JOB ITEM. Reproduce the listing from its first line up to and including the line containing "la och 1 hängstång - vit". Copy each line verbatim and output nothing else.

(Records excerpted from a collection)

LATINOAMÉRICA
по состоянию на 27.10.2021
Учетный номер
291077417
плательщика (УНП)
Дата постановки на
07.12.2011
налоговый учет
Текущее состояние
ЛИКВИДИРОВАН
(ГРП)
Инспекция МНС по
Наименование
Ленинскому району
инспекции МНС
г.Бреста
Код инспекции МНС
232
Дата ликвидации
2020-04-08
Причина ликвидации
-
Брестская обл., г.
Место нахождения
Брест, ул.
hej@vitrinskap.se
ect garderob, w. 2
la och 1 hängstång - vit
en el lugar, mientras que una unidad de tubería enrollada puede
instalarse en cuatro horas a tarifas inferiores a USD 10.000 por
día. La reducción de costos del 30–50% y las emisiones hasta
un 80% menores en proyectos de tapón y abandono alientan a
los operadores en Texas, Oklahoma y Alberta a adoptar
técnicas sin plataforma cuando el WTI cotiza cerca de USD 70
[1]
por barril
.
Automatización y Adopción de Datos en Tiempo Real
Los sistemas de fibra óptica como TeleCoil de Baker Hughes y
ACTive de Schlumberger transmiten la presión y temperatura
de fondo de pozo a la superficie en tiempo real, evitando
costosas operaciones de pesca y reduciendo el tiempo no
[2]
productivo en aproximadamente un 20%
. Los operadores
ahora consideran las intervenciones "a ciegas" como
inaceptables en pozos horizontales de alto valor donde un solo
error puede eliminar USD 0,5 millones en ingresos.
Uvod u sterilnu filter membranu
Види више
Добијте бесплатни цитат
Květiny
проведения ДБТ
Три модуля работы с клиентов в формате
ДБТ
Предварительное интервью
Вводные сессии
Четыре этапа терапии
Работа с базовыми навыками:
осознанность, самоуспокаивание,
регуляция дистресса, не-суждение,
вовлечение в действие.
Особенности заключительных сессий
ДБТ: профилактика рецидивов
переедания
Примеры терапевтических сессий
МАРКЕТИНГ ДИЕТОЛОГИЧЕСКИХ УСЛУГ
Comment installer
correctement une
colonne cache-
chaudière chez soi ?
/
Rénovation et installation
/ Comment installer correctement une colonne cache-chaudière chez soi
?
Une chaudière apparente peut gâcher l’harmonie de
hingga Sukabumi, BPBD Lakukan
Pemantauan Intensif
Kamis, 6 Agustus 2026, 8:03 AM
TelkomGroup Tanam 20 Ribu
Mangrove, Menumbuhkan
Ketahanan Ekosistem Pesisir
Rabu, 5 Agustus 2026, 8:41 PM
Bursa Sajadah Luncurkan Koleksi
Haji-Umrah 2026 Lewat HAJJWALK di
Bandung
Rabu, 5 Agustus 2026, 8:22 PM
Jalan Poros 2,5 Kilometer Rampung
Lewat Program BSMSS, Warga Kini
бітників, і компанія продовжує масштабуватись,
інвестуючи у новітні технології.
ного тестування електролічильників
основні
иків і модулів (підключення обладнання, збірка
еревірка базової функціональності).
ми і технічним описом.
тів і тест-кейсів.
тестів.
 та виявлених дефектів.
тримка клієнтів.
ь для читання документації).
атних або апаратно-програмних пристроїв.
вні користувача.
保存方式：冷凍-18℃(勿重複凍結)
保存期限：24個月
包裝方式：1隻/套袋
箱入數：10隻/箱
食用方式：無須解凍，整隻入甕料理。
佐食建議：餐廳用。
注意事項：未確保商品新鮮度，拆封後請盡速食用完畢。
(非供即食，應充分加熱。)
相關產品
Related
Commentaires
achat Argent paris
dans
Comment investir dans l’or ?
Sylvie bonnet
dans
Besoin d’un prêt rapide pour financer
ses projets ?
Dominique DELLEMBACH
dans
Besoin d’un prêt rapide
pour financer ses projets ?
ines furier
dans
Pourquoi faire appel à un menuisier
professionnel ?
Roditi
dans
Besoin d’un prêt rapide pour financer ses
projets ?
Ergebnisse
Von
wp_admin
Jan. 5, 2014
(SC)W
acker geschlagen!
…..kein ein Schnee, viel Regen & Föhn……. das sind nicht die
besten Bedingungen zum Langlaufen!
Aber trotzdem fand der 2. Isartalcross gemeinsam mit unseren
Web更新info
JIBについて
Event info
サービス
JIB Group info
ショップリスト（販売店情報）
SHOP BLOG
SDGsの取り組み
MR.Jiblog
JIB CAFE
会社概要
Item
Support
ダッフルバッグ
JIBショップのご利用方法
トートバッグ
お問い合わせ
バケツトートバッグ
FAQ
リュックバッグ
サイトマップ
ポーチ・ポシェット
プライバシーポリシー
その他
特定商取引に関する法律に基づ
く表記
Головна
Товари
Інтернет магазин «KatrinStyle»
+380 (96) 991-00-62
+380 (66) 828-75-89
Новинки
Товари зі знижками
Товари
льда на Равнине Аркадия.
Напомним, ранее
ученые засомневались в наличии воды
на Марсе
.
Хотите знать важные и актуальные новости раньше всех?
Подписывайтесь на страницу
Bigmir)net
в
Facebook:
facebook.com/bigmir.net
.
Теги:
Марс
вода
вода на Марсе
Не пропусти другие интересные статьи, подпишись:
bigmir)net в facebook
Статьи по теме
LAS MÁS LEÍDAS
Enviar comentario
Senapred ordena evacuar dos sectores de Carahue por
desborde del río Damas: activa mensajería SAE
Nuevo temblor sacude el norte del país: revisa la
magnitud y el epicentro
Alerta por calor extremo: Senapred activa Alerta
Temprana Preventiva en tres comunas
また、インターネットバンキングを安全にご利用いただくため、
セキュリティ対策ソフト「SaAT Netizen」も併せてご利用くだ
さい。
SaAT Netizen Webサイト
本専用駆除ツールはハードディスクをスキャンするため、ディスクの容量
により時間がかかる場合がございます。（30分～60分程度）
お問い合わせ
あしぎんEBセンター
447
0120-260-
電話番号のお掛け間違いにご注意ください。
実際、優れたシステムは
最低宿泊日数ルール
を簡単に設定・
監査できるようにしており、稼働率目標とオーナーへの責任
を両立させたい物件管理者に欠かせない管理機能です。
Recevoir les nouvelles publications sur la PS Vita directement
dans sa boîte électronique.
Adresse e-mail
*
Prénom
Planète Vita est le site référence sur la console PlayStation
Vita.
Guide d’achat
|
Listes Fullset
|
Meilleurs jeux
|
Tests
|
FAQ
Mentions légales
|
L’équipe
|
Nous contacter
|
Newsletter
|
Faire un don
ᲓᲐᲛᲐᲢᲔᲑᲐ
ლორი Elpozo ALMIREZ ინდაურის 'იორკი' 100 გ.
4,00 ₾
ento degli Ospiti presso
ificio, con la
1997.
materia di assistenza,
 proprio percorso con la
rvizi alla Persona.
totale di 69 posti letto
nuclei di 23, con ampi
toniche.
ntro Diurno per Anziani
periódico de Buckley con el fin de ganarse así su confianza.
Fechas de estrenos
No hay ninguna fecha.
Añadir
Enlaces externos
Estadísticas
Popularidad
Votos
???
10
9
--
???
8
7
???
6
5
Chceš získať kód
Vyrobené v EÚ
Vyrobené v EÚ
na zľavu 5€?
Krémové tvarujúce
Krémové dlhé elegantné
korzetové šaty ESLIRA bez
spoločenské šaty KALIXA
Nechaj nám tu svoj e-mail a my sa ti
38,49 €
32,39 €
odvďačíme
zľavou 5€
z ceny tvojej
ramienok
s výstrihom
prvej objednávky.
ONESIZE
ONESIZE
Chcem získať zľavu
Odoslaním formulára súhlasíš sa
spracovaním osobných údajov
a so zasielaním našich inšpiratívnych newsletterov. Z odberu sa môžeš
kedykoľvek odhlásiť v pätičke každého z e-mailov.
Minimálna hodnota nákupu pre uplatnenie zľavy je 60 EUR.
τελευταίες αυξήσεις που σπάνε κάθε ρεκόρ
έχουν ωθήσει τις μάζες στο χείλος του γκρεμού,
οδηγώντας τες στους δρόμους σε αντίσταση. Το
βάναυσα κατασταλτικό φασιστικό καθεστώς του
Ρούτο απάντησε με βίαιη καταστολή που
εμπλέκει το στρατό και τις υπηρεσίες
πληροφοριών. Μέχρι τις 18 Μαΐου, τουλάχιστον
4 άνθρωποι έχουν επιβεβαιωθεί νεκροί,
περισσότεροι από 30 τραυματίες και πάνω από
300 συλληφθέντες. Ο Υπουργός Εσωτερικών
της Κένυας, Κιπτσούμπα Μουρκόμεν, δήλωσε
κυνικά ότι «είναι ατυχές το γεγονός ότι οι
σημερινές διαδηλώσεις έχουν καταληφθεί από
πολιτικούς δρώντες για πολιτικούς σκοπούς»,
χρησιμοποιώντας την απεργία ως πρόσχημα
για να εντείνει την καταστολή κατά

TASK OUTPUT.
LATINOAMÉRICA
по состоянию на 27.10.2021
Учетный номер
291077417
плательщика (УНП)
Дата постановки на
07.12.2011
налоговый учет
Текущее состояние
ЛИКВИДИРОВАН
(ГРП)
Инспекция МНС по
Наименование
Ленинскому району
инспекции МНС
г.Бреста
Код инспекции МНС
232
Дата ликвидации
2020-04-08
Причина ликвидации
-
Брестская обл., г.
Место нахождения
Брест, ул.
hej@vitrinskap.se
ect garderob, w. 2
la och 1 hängstång - vit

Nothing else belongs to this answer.